Monday, August 9, 2010

My Journey Into Kundalini Yoga

To lead up to my Intro to Kundalini Workshop this weekend at Lil Omm Studio (Saturday, 1-3pm), I wrote the following post for the Lil Omm blog, and am reposting it here, with a relevant photo.

Tuesday class continues as well this week with the fourth class of the six week series. Palisades Community Church (downstairs in Memorial Hall), 5200 Cathedral Ave. NW, just off MacArthur Blvd, 7:30pm-8:45pm, $15/drop-in.



My Journey into Kundalini Yoga



Kundalini yoga found me right when I needed it, although I came to it somewhat late, in terms of my yoga life. I started doing yoga as a child with my mom, who caught the wave of yoga that came to the U.S. in the 1960s. She faithfully did her sun salutations every morning, and with the advent of VCRs, she and I wore out a 1980s Raquel Welch yoga video. 

I tried various hatha yoga styles as I moved around in the years after college, checking out studios that taught iyengar, ashtanga, vinyasa, anusara, Bikram, hot yoga, power yoga, you name it, but no one style particularly stuck with me.

Early in my pregnancy with my first child, I felt awful. Starving but nauseous, exhausted, crampy. Yoga and physical activity of any kind fell by the wayside as I wallowed in how miserable I felt. I only cracked a smile when I came across a book called “Pregnancy Sucks.”

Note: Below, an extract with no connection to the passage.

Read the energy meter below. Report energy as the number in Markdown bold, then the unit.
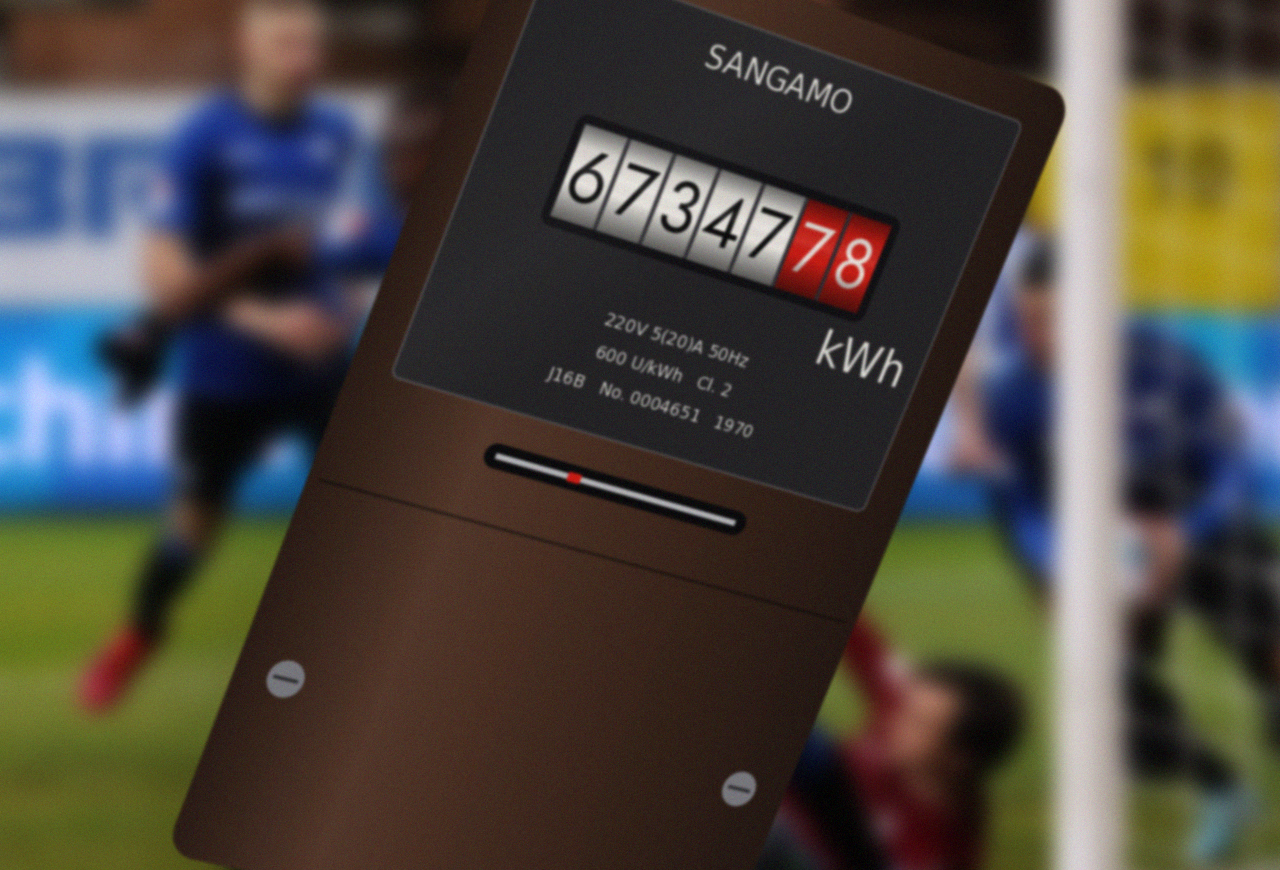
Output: **67347.78** kWh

Then one day, a different book arrived in the mail. A friend who had recently had her first child sent me “Bountiful, Beautiful, Blissful” by Gurmukh, a Kundalini yoga teacher. As soon as I read the first few pages my attitude began to transform. 

I had never heard of Kundalini yoga and the book contained only a few postures and meditations, but I knew with all my heart that I need to find Gurmukh and study with her. My heart sank when I discovered she lived and taught in L.A. Perhaps I could find a teacher in D.C. who had studied with her, I reasoned. A little research led me to a prenatal Kundalini yoga class in Georgetown. 

I didn’t love the physical part of Kundalini at first. Although some postures were familiar from hatha yoga, others seemed at first awkward and strange. Some didn’t necessarily feel good as I did them. It helped when my teacher reminded me to connect to my breathing and to a silent mantra. It also helped when she shared a quip from Yogi Bhajan, who brought the Kundalini tradition to the West: “The best part of Kundalini yoga is when it’s over.” 

The “tuning-in” mantra that we did at the beginning of class seemed at first like a tongue-twister in an ancient language, but I liked that it meant “I honor the divine wisdom within me.” The idea that my body contained divine wisdom resonated with me, and I began to count on that divine wisdom to get me through childbirth.

In other yoga classes, my mind would often wander while my body ran through the poses. I would wonder about the other people in the room, or think about what I needed to buy at the store. In Kundalini class, because we kept our eyes closed and were continually reminded to reconnect to the breath and a mantra, I began to learn to stay internal and notice what my mind was doing.

Kundalini class always ended with a meditation, unlike other yoga classes I had attended. I had tried zen meditation years before, and while I liked the idea, I had trouble connecting to the practice. Kundalini meditation was different. There was more to do – a mudra (hand position), a drishti (eye focus), a breathing pattern, sometimes a mantra – which helped focus my mind. 

Some of the meditations were physically and mentally challenging, often because they involved holding my arms up for what seemed like endless minutes. I began to notice how I felt and what thoughts ran through my mind when my body was uncomfortable. My teacher reminded me that surrendering to uncomfortable physical sensations would be excellent practice for natural childbirth.

She was right. I went into childbirth feeling relaxed and prepared for the unknown, confident that my body could open up to whatever experience lay ahead. While I liked the Bradley childbirth class my husband and I took, for me the best childbirth preparation was the mental training of Kundalini yoga. I took the advice in Gurmukh’s book to heart and trusted that I was more powerful than I might realize, and that staying present for this miracle I was lucky enough to experience would guide me through any difficulty. Gratitude was my touchstone whenever I lost my way.

I credit that that first prenatal class with helping me have two natural births (the second at home.) In addition, a door opened for me into a new world of yoga. While I had always enjoyed and been attracted to the physical practice of hatha yoga, Kundalini yoga allowed me to experience my consciousness and my spirit in a way that I had never done before. 

Almost four years after that first prenatal class, I entered a Kundalini teacher training program at Yoga House Studio in DC, with Elizabeth Greathouse. The training helped me uncover levels of strength, self-discipline and peace of mind that I didn’t know were deep inside me. I use the tools I learned every day, not only in my yoga practice, but in my work and my home life. The training gave me the foundation to continue to study this rich and ancient tradition and to continue to develop myself as a yogi and a person. It also gave me the sincere desire to share Kundalini yoga with others, in the hopes that they will find it just as valuable.